Он сидел у окна и смотрел, как ветер отряхивает с отцветающих гортензий капли дождя и сочинял стихи.
Проходит дождь, но остается ветер,
Гуляет по двору, роняя в лужи
С гортензий капли, лоскутки соцветий,
Сухие ветви, пригоршни жемчужин.
Все ходит он, оборванный и жалкий,
На сюне потихонечку играя,
Как будто от своей отбился стаи,
Как будто бы навеки потерялся.
Он сам казался себе потерявшимся в этом мире — без цели, без видимого смысла. Кто он и для чего бродит в этих прекрасных горах, среди бамбуковых рощ? Кого он ищет? Кого хочет встретить?
— Учитель, наставьте меня…
[1] Старинное название кианита.
[2] Пс 134:1-2
[3] Старинное название родонита.
[4]无 盼 — «без желаний», типичное имя для буддийских монахов.
[5] Конец мая — начало июня.
[6] Цзя И, «Ода памяти Цюй Юаня».
[7] Сай, потерявший лошадь, в значении «скрытое благословение» — такая история: у старика убежала лошадь, все его жалели, но он не печалился и говорил, что, может, это и к лучшему.

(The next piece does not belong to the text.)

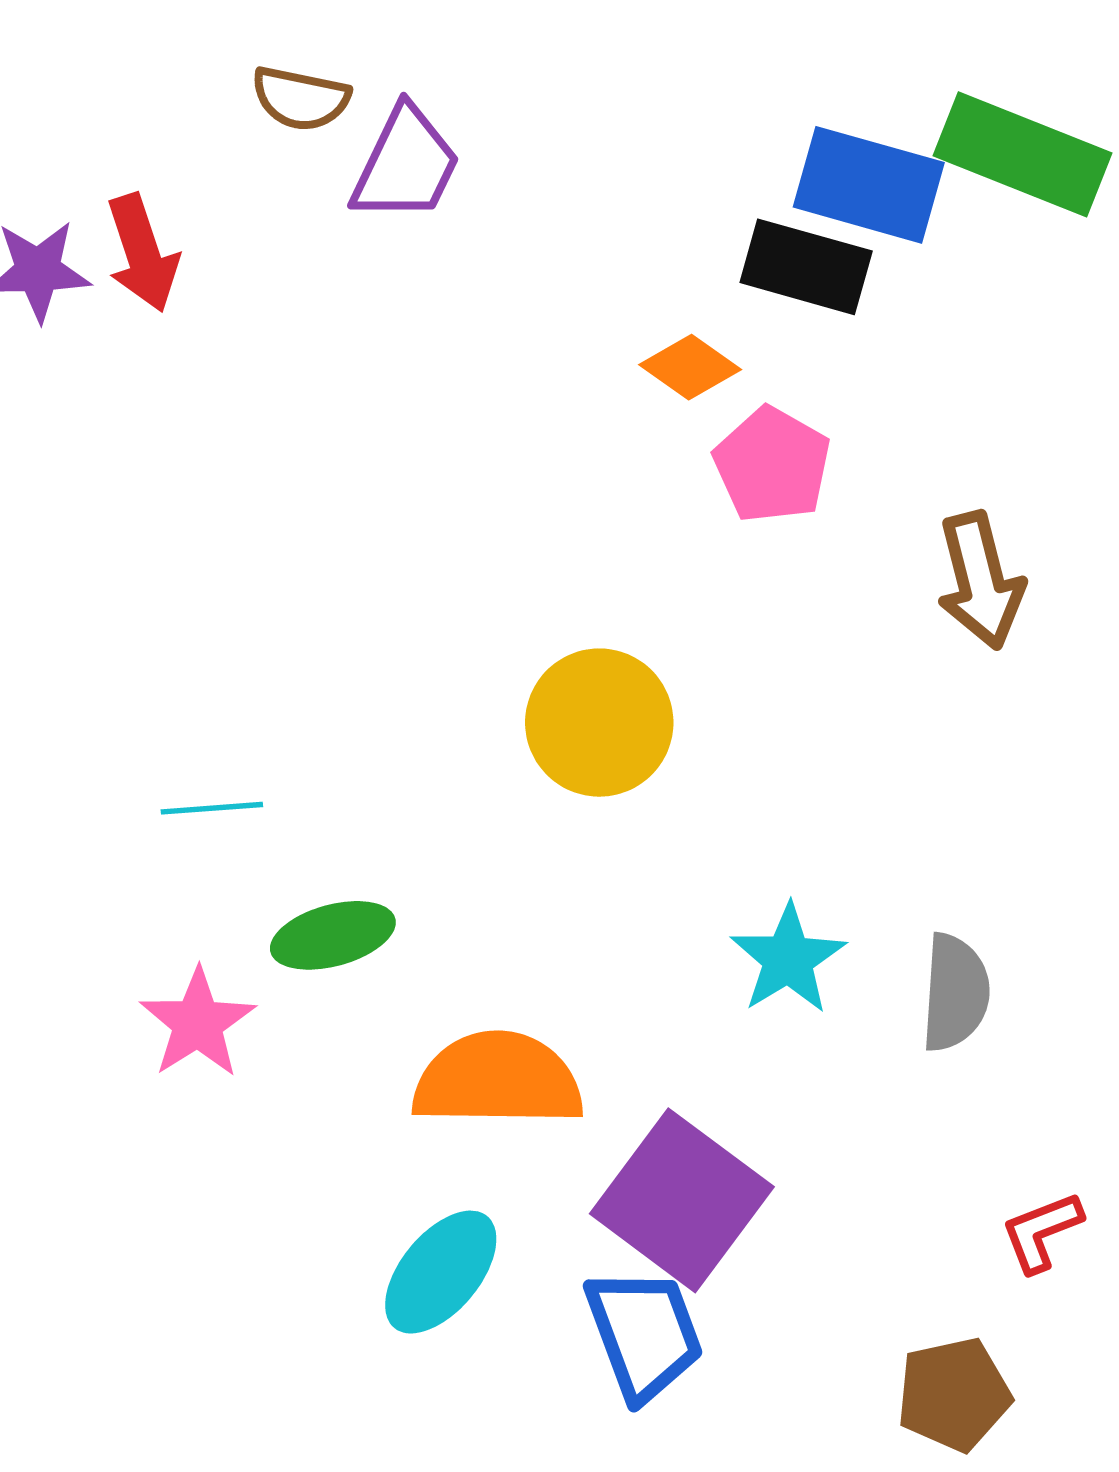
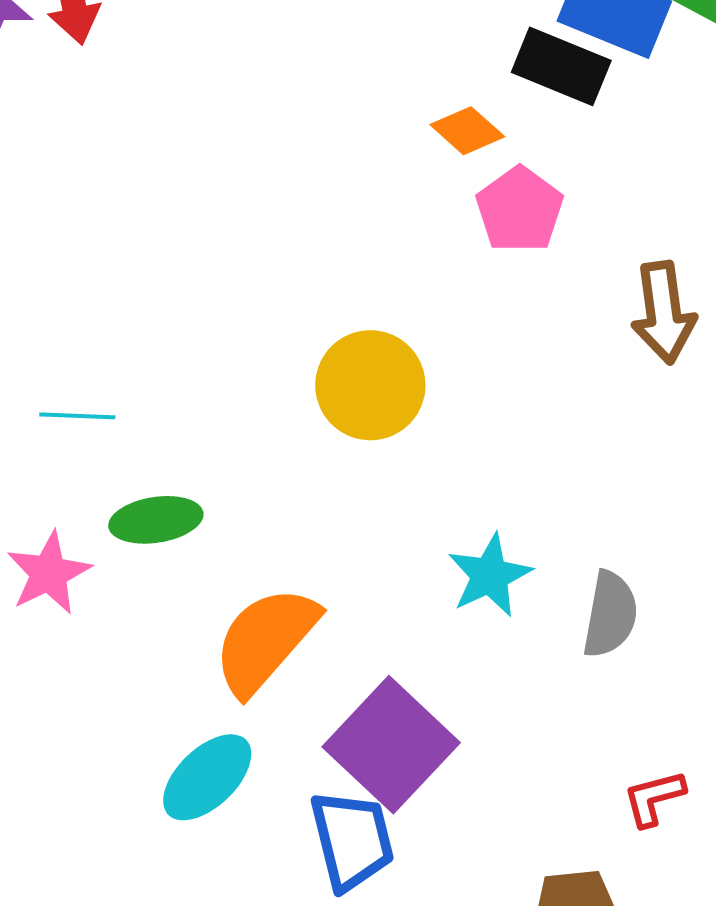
orange semicircle: (498, 1080) -> (265, 640), turned -56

Так и оказалось. Вернувшись через несколько дней, лошадь привела с собой коня. Словом, любая потеря может обернуться приобретением.
[8] Ду Фу, «Пишу над жилищем господина Чжана».
[9] Идиома: «Имя последнего — Сунь Шань», [а твое имя после него] — неудача на экзаменах. Две следующих фразы — тоже чэнъюй.
[10] Чэнъюй — устойчивое выражение, фразеологизм, идиома.
[11] Отрезать ступни, чтобы подошли туфли — когда без учета ситуации что-то пытаются втиснуть в определенные рамки, приспособить к чему-то вопреки здравому смыслу.
[12] Сон над просяной кашей — устойчивое выражение, с которым связаны истории такого типа: человек, хорошо сдавший экзамен, в ожидании назначения останавливается монастыре, где, уснув, видит сон о своей будущей жизни, где он, превысив свои полномочия чиновника, попадает в немилость государя, терпит наказание, умирает, перерождается, несправедливо обвинен, опять умирает. И, проснувшись, понимает, что все это ему приснилось, пока варилась каша у сидящего рядом монаха. И, просветленный, уходит от суетной мирской жизни, становится монахом.